When we originally listed Moonrise with Lee, the broker we know up in Seattle, he had told us to take ‘everything personal’ off the boat, and we thought we understood him. But I don’t think we really did. It’s not that he didn’t say it right, it’s just that probably we weren’t ready to hear it, and at that point we were sailing her all the time because it was summer. This time, we’re listing with a broker in the same waterway as us, because she is local and can show the boat and work the selling of it actively. It makes sense, and we’re in a different place in our plan. If we don’t get this show on the road, we won’t have enough time to get the new boat paid for and outfitted before we want to leave. We’re not exactly trust fund babies, after all. So when Sue said, “You may as well get everything you want off the boat.”, we heard it differently. “Everything?”, I asked, a little stunned. She nodded. And this time, we understood.
So everything’s off the boat. It was more than a little bittersweet making all those trips from the boat to the car. But the process helped me clear my mind and helped me begin to let go of this boat we love, knowing we will love the next one just as much.
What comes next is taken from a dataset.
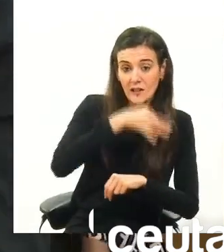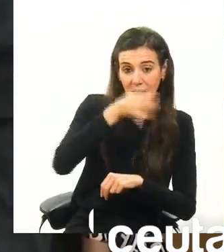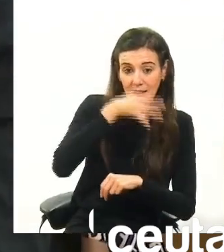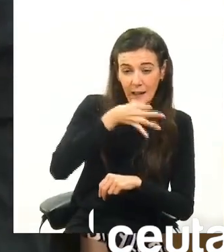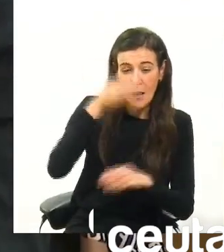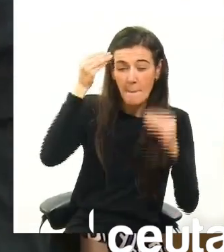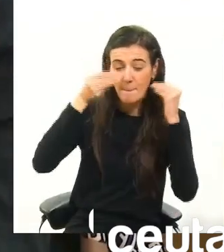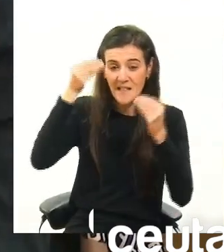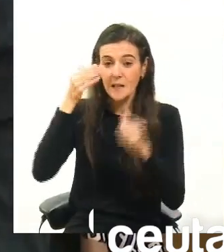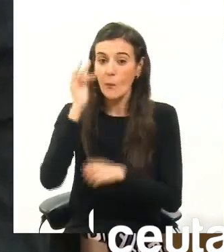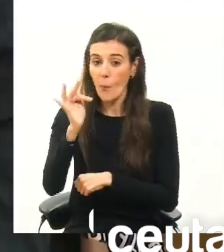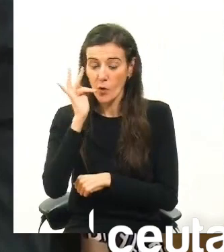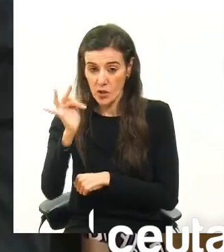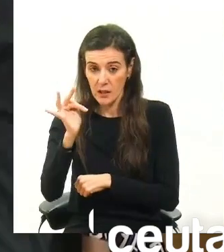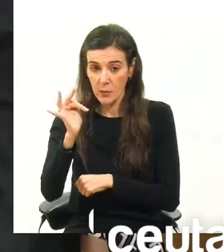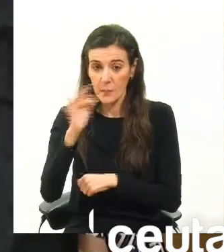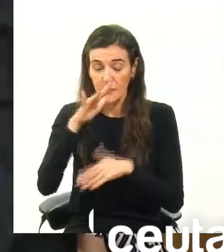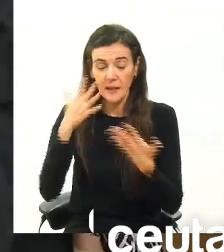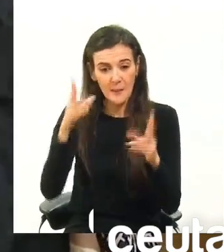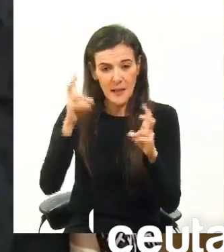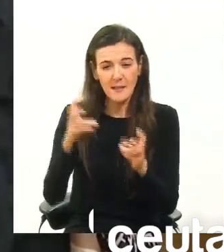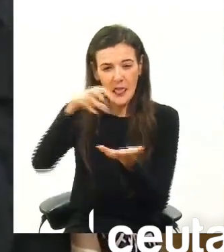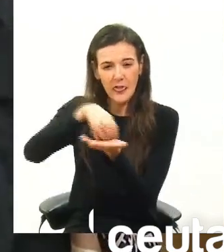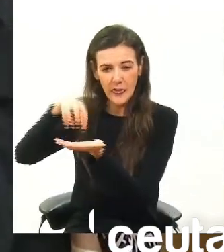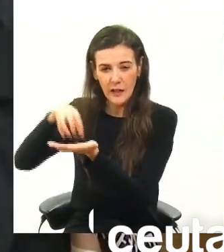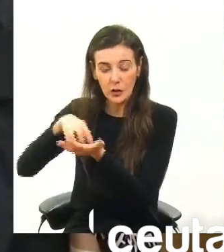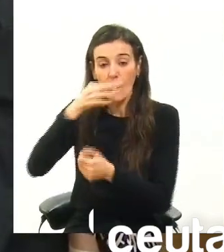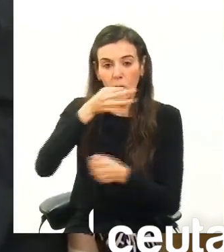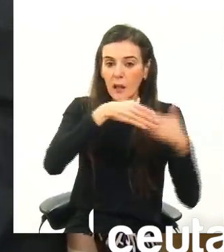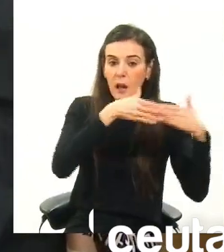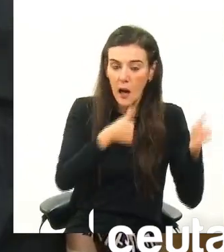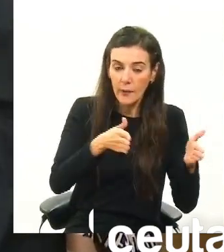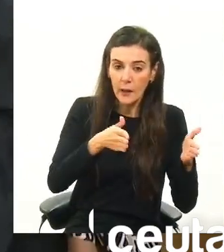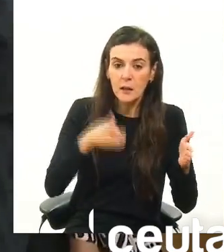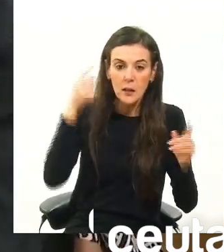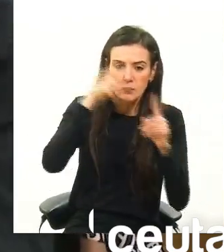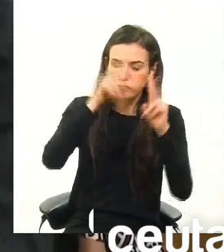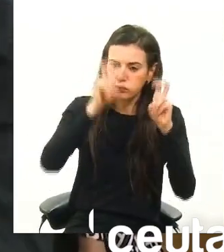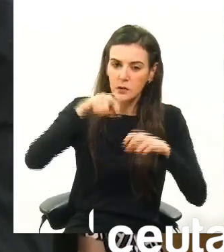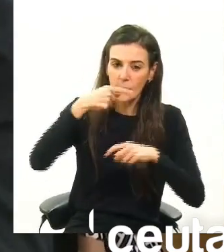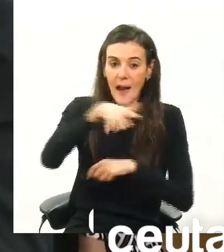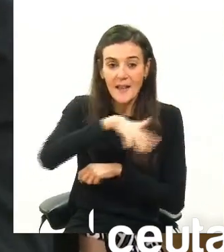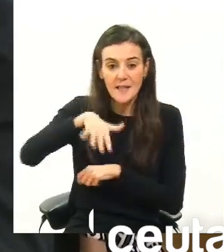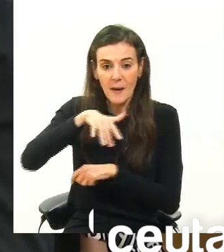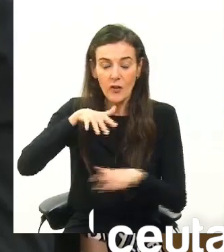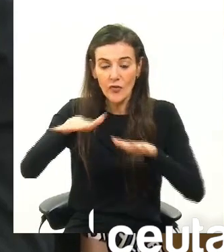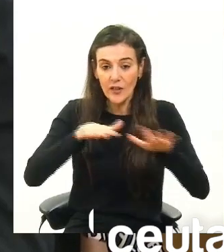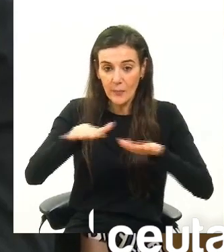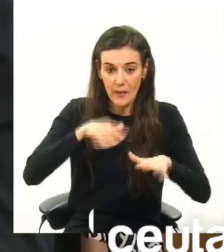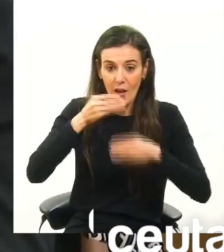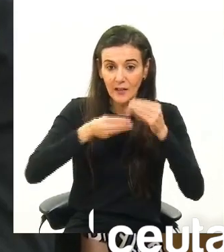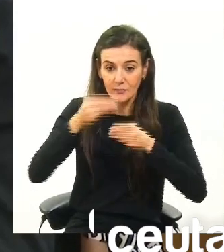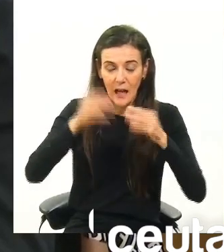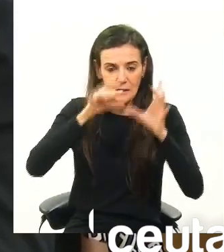consideramos muy positivo que estos centros abran de tarde y se conviertan en consecuencia en espacios dinamizadores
Having all of our sailing gear on the boat only made us more involved with her, and it took 8 trips to the car with a loaded cart for me to come to terms with that.
I have another day to myself tomorrow. I’ll be spending that day cleaning the boat top to bottom, doing my best to create that blank canvas for someone else’s dream. Maybe they’ll be able to sense the excitement, the adventure, the joy that is surely part of the soul of this boat now. Those things, after all, can never be erased.